Electronic design files:
※ ※ ※
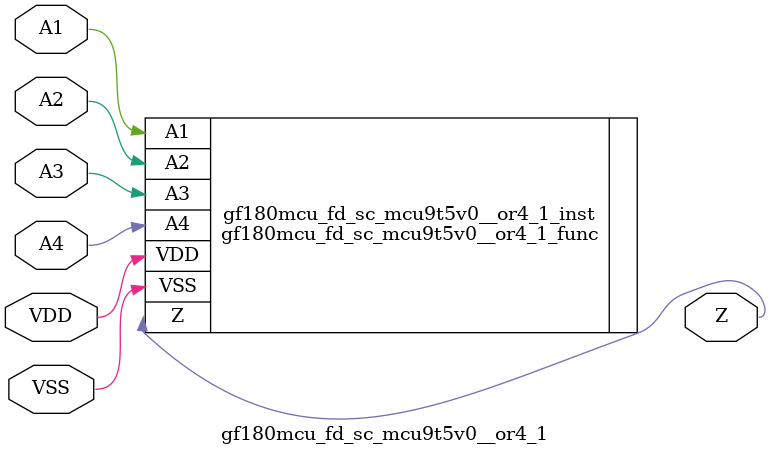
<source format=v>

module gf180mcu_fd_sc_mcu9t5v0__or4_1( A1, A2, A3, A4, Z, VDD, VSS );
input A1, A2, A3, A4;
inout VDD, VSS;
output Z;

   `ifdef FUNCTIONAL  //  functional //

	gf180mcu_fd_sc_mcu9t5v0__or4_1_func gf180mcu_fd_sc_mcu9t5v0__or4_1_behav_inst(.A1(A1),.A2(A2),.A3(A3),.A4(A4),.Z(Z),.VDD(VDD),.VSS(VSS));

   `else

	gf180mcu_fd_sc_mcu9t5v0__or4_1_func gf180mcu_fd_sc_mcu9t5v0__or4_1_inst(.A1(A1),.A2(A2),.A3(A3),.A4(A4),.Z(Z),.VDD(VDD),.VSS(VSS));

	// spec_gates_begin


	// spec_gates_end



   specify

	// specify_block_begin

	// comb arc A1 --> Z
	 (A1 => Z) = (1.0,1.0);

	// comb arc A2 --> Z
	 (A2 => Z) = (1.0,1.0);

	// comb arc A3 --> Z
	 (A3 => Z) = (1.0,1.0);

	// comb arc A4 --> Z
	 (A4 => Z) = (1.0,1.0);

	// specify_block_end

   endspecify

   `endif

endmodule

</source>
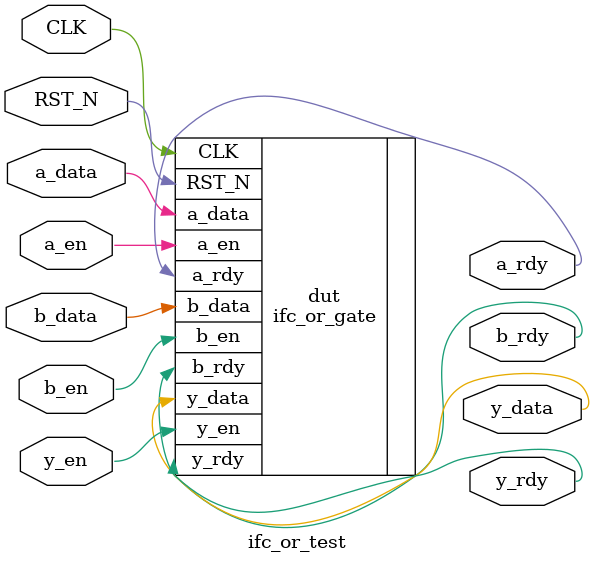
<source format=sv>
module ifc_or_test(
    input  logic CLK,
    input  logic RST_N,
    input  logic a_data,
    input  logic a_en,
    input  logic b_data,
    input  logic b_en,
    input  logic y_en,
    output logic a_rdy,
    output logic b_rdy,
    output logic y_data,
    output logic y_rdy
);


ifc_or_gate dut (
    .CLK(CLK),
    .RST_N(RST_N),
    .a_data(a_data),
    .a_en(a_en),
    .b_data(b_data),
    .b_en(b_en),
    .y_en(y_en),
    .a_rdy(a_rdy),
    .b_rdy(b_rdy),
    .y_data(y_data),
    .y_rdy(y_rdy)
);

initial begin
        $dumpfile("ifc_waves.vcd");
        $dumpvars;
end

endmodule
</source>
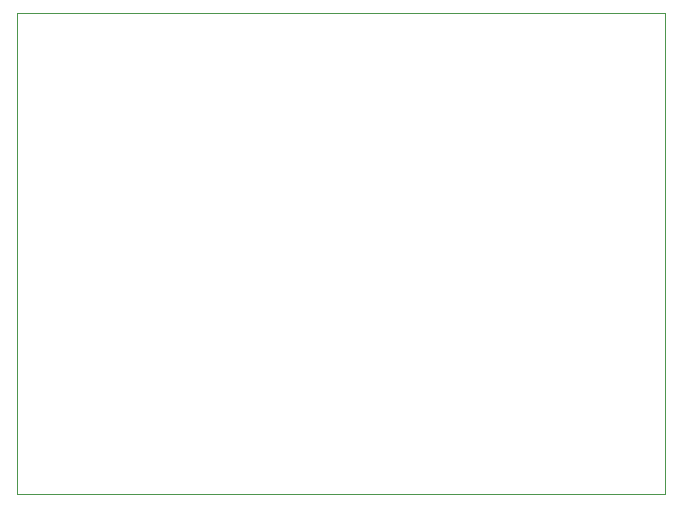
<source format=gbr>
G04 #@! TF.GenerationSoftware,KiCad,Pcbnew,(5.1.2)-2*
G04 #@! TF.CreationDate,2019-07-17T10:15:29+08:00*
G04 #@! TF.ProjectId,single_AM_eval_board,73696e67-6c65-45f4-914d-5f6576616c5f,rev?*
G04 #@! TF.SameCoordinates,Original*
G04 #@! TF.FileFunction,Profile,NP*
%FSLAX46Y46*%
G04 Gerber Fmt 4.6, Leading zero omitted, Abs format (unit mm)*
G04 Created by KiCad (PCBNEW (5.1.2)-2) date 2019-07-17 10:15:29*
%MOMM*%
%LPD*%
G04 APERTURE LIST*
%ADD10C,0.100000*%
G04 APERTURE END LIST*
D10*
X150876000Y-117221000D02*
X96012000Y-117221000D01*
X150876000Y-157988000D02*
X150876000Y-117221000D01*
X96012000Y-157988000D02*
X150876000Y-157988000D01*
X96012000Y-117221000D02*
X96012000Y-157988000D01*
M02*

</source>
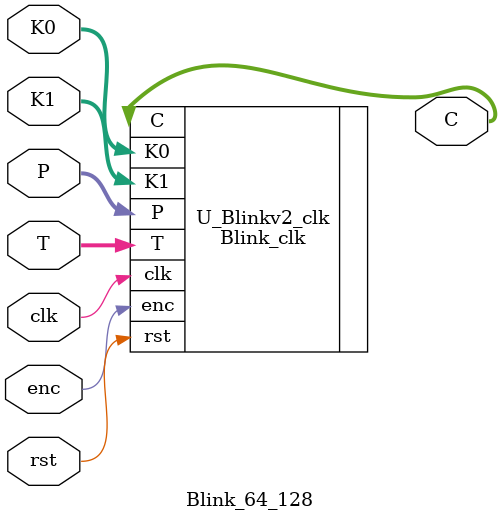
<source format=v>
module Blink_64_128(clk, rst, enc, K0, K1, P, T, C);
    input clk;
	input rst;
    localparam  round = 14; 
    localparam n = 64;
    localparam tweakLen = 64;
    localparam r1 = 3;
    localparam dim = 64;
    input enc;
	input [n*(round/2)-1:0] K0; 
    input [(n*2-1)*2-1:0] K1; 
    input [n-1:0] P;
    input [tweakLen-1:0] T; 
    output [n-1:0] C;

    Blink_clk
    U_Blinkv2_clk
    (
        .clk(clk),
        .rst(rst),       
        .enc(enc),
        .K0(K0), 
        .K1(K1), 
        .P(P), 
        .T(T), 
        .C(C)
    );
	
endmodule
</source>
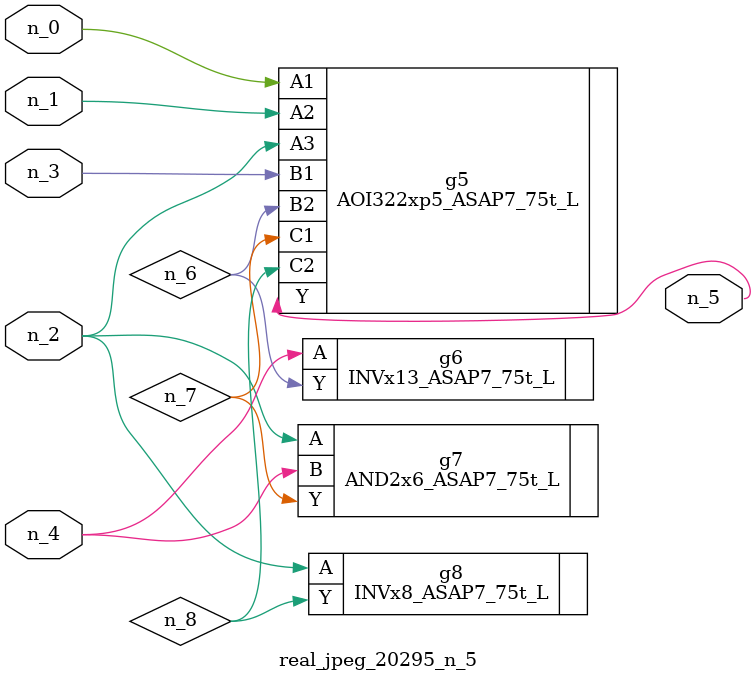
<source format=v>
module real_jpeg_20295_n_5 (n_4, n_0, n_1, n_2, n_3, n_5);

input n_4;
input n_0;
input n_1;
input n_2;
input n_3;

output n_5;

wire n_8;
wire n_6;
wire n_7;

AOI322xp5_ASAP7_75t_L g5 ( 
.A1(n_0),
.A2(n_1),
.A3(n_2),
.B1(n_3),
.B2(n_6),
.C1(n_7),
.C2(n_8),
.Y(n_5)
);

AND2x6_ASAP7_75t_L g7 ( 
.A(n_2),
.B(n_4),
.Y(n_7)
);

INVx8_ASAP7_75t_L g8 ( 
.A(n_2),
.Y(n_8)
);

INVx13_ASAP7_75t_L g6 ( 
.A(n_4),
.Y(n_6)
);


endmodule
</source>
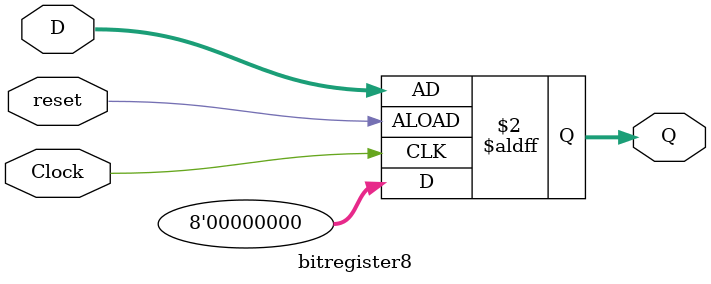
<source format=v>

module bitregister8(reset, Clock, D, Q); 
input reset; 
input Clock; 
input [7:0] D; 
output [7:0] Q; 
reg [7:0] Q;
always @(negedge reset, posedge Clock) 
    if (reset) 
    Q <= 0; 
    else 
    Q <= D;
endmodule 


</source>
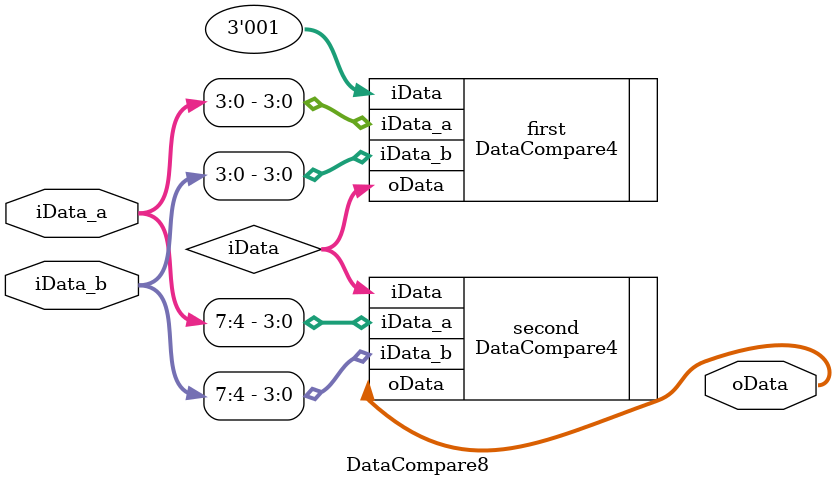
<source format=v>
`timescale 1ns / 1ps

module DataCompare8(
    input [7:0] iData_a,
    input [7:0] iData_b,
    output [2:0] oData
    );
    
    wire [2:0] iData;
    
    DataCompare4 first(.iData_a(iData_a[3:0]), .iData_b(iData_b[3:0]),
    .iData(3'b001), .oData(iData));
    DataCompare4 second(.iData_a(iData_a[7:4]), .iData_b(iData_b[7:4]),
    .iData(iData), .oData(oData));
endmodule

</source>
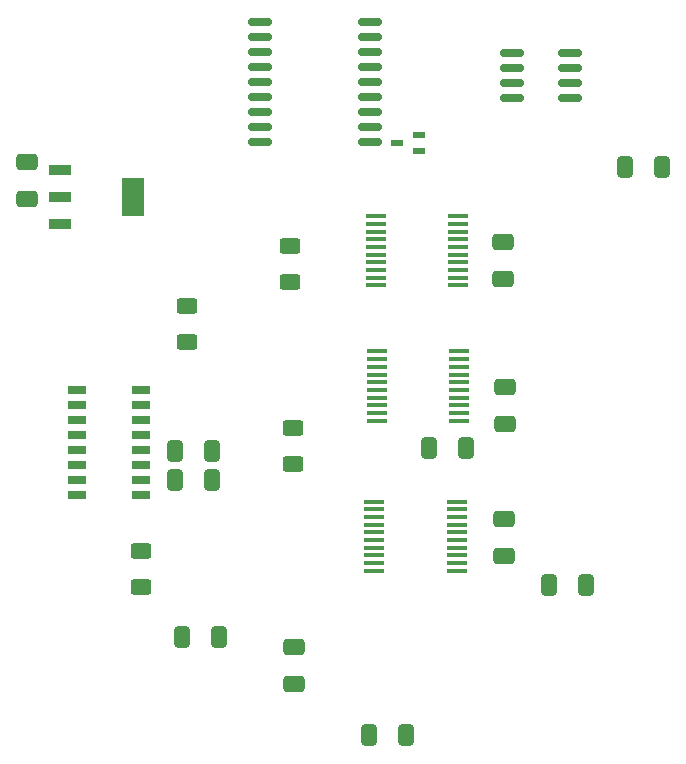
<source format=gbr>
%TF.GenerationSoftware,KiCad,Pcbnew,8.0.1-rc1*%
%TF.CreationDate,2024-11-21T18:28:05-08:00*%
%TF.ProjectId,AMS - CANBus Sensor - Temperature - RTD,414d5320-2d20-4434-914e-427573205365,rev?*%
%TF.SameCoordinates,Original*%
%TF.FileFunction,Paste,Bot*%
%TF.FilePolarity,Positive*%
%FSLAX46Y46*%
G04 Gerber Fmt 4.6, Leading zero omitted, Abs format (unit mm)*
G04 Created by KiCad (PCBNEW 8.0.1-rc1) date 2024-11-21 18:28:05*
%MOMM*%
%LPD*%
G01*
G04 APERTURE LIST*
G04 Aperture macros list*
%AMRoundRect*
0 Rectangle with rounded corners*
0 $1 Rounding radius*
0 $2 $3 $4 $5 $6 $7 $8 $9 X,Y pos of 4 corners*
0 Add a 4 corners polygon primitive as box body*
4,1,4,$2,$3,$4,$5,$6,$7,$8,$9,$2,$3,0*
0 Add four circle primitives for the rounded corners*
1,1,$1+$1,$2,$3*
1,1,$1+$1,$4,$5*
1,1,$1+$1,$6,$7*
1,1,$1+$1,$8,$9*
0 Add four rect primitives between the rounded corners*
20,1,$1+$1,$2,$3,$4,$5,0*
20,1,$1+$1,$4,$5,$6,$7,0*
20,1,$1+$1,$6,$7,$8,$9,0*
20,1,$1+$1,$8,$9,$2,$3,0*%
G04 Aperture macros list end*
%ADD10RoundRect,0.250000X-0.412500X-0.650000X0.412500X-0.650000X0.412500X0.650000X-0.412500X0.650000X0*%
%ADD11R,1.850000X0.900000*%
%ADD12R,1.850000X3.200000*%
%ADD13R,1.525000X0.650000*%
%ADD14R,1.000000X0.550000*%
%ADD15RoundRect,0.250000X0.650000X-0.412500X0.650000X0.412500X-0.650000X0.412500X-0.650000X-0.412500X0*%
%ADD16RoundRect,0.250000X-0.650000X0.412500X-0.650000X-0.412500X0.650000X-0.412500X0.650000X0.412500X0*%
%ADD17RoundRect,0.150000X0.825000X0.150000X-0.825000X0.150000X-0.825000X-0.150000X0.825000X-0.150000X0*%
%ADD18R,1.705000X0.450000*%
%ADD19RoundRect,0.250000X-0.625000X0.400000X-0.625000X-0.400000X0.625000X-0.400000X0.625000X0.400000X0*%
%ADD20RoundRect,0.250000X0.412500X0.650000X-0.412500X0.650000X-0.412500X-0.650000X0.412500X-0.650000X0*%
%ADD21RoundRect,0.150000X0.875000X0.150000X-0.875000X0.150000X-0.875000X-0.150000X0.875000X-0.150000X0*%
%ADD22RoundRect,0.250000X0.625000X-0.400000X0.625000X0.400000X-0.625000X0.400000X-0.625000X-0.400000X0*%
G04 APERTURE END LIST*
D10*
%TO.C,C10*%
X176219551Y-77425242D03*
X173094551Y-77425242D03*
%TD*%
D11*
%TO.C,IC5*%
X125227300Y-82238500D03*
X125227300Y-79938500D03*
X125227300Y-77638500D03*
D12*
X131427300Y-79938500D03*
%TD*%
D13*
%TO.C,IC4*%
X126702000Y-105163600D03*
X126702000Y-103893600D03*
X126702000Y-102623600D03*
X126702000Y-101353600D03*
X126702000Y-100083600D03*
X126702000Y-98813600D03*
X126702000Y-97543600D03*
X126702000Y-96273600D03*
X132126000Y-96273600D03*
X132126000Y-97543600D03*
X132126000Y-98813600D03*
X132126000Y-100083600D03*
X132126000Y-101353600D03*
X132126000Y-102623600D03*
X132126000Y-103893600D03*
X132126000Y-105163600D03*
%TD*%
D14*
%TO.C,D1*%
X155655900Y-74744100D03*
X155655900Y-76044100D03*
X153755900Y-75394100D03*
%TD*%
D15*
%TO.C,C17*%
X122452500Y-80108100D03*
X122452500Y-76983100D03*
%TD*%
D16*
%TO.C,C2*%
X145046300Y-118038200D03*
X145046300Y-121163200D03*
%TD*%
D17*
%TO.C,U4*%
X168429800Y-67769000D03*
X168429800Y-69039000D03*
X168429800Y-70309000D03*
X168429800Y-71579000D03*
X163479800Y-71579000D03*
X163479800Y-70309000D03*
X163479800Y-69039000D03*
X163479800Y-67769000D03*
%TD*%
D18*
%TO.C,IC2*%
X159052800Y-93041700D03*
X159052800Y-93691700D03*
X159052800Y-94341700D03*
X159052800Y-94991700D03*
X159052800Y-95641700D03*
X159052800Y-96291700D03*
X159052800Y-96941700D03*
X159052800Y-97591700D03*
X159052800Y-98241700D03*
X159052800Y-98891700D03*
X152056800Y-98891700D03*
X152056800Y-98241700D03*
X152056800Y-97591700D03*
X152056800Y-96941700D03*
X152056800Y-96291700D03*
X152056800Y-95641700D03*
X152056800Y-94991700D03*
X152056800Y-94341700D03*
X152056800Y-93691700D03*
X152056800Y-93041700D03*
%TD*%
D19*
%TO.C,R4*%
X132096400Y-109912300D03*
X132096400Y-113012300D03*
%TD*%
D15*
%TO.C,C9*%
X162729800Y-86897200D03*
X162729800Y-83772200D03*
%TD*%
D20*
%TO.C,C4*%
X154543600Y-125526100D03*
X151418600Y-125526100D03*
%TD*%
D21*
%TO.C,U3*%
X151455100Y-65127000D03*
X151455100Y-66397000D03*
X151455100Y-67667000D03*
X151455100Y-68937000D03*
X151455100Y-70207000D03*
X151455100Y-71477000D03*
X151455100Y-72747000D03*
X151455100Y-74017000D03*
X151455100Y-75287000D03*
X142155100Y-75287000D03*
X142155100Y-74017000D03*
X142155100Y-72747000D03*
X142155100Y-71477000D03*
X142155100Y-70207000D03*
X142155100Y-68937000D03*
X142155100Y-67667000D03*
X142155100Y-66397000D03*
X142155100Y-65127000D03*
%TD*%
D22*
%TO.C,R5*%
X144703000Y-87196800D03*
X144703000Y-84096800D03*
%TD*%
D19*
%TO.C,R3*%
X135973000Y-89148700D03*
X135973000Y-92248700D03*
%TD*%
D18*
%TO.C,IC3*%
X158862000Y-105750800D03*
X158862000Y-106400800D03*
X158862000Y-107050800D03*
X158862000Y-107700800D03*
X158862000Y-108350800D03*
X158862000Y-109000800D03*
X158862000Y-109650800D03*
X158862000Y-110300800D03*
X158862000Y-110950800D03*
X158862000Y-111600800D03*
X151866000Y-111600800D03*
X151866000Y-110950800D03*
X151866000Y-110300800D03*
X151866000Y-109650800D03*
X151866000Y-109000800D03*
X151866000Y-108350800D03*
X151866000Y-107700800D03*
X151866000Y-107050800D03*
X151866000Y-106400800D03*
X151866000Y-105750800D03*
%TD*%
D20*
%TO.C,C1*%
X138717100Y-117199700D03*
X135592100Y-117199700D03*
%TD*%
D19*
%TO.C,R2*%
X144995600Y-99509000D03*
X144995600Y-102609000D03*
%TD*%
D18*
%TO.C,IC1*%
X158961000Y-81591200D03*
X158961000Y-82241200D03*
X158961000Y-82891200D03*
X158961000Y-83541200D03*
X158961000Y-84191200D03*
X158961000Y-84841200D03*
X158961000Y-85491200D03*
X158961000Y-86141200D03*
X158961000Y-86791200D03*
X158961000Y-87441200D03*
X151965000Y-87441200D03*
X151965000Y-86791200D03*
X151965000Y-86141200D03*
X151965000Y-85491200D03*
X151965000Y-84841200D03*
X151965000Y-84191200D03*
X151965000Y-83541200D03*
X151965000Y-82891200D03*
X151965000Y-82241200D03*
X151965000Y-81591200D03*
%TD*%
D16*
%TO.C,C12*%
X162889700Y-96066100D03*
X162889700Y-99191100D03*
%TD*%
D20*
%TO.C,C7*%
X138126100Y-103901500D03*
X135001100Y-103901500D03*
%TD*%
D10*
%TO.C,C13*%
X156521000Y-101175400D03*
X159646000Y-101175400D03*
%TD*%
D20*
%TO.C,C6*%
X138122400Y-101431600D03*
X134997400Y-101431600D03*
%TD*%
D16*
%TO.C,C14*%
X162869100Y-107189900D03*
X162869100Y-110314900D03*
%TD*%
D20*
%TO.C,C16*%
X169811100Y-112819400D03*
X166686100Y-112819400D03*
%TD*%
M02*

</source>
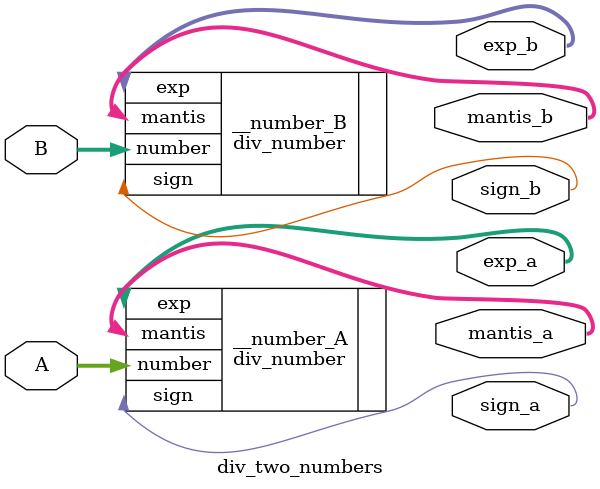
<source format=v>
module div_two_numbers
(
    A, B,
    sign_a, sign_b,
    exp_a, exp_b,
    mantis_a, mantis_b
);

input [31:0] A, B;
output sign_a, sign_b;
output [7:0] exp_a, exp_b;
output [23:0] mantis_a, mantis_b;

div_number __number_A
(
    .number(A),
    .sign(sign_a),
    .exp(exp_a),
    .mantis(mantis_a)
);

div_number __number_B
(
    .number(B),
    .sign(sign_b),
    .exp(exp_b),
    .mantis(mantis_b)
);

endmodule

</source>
※ ※ ※
Reproduce the records above exactly, starting with the line that contains "output [23:0] mantis_a, mantis_b;" and ending with the last line.

*Exercise response:*
output [23:0] mantis_a, mantis_b;

div_number __number_A
(
    .number(A),
    .sign(sign_a),
    .exp(exp_a),
    .mantis(mantis_a)
);

div_number __number_B
(
    .number(B),
    .sign(sign_b),
    .exp(exp_b),
    .mantis(mantis_b)
);

endmodule

</source>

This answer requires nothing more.